* [DIRECTIVE] Please change "Webinar" to "Online-Seminar" in the records that begin at the line with "Jetzt Loslegen" and stop after the line with "цікавих варіантів". Return only those lines, with everything else left as it is.

* [MATERIAL FOR THIS EXERCISE]
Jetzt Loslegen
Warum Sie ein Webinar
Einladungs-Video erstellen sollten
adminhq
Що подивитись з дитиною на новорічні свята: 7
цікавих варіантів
--
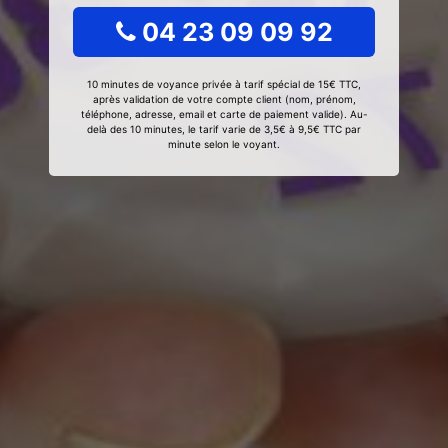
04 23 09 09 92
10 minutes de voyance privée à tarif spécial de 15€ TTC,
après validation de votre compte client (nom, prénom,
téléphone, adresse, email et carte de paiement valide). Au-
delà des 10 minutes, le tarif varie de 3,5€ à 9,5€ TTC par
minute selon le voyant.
--
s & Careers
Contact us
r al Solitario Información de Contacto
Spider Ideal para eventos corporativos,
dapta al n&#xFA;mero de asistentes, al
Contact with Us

* [OUTPUT]
Jetzt Loslegen
Warum Sie ein Online-Seminar
Einladungs-Video erstellen sollten
adminhq
Що подивитись з дитиною на новорічні свята: 7
цікавих варіантів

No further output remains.